Lucas chuckled darkly as he guided us forward again. “Just so you know, I used other sources that weren’t magazines.” We turned to the right, and then stopped again. “Hold on one sec. Keep your eyes closed. I’ll be right back.”
I heard his steps as he walked away.
“I watched a few movie endings,” he said in the distance. “Classics, for the most part. Until I discovered that people put together grand gesture compilations on YouTube.” His voice grew closer, and then, his hands were back on me. On my waist this time. “And I also had your book.”
My heart pounded.
“The ending was a pretty good reference. Insightful.”
My book’s ending. That I’d written. Lucas had read it. He—
“You can open your eyes now.”
As if on autopilot, my eyelids lifted.
And I… Oh God. I wished I never had. I wished I hadn’t opened my eyes to something like this.
Because whatever I had been feeling a few seconds, minutes, hours ago had been nothing, nothing, compared to what was flooding my chest now. My body. I felt so light, so elated and moved, that I could take flight and float into the dark, stormy night.
“Lucas,” I whispered.
His hands trailed up to my shoulders, his palms warm, so warm, against my skin and he said, “What do you think?”
We were on the rooftop of the building. Half of it was a greenhouse, flowers of all colors scattered around us, while the other half was open and exposed to the overcast November sky, that now seemed lit by strings of fairy lights that crisscrossed above us.
It was a beautiful place. Magical. Transcendent. It felt like a moment you know will become a memory before it’s even passed.
Dad’s words came back, Remember to pick the boy that will plant a garden for you instead of just getting you the flowers, Bean.
“I’m not sure if I did this right,” Lucas said. “This is my first grand gesture.”
Battling against the emotion clogging my voice, I shook my head.
“You did. It’s perfect, Lucas. This is all so beautiful, I…” God, I needed to keep it together. I couldn’t let him know how much I was feeling in that moment. “I wouldn’t change a thing. Not one.”
“You flatter me, ángel. But this is not all. This is not what I hoped I got right.”

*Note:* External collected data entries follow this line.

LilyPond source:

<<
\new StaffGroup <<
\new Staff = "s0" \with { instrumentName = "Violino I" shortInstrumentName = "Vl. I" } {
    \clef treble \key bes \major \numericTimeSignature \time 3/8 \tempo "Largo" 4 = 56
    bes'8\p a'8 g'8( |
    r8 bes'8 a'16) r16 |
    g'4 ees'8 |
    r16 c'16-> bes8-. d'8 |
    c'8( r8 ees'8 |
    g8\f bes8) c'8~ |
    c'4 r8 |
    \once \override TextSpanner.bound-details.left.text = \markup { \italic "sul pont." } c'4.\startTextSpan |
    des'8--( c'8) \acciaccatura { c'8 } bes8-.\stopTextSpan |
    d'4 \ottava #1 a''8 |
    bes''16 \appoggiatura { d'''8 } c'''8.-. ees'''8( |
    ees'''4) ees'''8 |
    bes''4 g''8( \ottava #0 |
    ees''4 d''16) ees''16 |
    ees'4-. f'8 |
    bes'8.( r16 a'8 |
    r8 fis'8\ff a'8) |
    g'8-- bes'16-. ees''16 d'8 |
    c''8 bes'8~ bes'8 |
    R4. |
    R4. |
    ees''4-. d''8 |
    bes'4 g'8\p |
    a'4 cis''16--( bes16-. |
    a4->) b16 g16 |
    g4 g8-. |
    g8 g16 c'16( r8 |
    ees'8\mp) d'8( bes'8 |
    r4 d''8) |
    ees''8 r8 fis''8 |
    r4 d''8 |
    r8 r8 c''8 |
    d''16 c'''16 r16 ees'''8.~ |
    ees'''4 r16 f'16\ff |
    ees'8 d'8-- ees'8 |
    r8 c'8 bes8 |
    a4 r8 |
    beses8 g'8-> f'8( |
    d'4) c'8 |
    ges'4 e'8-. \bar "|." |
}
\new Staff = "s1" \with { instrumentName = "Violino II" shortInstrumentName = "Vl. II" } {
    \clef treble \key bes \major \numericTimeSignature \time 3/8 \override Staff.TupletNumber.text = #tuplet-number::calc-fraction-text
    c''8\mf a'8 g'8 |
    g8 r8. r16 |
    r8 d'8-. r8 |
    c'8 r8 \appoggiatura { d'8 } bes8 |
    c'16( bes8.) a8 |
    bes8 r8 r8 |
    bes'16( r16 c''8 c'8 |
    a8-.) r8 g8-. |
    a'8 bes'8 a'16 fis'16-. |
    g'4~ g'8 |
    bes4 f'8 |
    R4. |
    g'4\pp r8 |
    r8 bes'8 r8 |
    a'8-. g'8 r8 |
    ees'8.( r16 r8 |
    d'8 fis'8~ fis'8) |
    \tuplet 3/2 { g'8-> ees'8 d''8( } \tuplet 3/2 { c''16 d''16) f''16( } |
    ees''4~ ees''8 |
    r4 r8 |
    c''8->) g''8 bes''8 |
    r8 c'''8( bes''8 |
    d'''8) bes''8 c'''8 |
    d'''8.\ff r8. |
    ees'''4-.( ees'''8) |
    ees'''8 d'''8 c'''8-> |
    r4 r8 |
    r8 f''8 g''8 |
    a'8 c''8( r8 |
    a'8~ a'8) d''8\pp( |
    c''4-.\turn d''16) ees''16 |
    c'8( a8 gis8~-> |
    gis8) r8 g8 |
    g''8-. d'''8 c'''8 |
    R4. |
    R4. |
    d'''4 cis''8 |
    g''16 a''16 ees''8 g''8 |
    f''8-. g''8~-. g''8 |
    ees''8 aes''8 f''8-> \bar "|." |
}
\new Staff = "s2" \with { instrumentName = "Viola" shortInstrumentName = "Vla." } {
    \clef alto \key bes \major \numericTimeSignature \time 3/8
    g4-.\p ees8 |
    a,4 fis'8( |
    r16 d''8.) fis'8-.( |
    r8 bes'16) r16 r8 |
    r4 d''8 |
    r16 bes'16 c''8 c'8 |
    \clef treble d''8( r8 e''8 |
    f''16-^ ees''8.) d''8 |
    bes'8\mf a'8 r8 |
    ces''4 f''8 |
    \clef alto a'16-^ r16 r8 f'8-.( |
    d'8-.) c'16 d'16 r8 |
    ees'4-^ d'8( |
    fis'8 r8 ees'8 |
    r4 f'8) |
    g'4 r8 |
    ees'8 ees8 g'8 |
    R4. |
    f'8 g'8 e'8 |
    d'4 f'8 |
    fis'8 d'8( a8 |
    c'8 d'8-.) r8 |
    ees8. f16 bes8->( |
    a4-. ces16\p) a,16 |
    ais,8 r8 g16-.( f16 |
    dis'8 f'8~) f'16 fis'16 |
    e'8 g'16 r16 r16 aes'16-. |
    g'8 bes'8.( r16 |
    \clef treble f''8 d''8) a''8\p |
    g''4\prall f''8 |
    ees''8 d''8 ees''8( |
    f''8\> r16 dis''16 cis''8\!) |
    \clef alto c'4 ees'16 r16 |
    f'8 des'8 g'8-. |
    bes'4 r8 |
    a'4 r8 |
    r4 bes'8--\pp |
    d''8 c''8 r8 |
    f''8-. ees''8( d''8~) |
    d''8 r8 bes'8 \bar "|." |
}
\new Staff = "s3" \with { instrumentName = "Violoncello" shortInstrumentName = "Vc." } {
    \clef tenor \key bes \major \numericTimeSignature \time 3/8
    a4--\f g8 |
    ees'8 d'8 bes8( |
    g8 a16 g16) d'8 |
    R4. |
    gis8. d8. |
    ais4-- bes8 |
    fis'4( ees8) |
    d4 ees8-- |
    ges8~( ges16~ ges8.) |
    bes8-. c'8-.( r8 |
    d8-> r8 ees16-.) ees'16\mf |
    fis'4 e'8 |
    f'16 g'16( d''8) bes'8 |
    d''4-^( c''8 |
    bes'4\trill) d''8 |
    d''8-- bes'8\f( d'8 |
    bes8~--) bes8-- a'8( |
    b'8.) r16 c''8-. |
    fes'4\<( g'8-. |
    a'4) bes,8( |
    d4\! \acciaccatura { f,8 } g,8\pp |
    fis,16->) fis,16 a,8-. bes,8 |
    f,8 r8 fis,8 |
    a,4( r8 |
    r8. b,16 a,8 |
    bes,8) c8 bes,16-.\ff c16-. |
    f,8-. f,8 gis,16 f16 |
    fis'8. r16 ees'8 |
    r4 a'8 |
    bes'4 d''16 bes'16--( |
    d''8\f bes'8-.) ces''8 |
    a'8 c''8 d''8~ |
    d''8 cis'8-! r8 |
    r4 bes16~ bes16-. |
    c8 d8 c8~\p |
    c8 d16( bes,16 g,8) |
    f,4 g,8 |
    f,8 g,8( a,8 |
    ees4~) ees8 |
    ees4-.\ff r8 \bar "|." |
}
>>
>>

He dipped his head and brushed his lips over my cheek very softly, surprising me at how different this felt compared to every other time he’d done that. Breaking my heart, too, because I wanted so much more than a simple kiss on the cheek.
Lucas grasped my hand, pulling me forward with him. We stopped only when we reached a bench where he had laid a blanket, a Bluetooth speaker, a bottle of wine, and a pink box with a ribbon.
He pulled his phone from the pocket of his suit and tapped on the screen. Music filled the space around us. “You said you wished we’d met at Aaron and Lina’s wedding,” he said, his expression turning grim. He took one determined step toward me. “I thought that tonight, for this one last date, we could pretend we were doing that. Meeting for the first time.”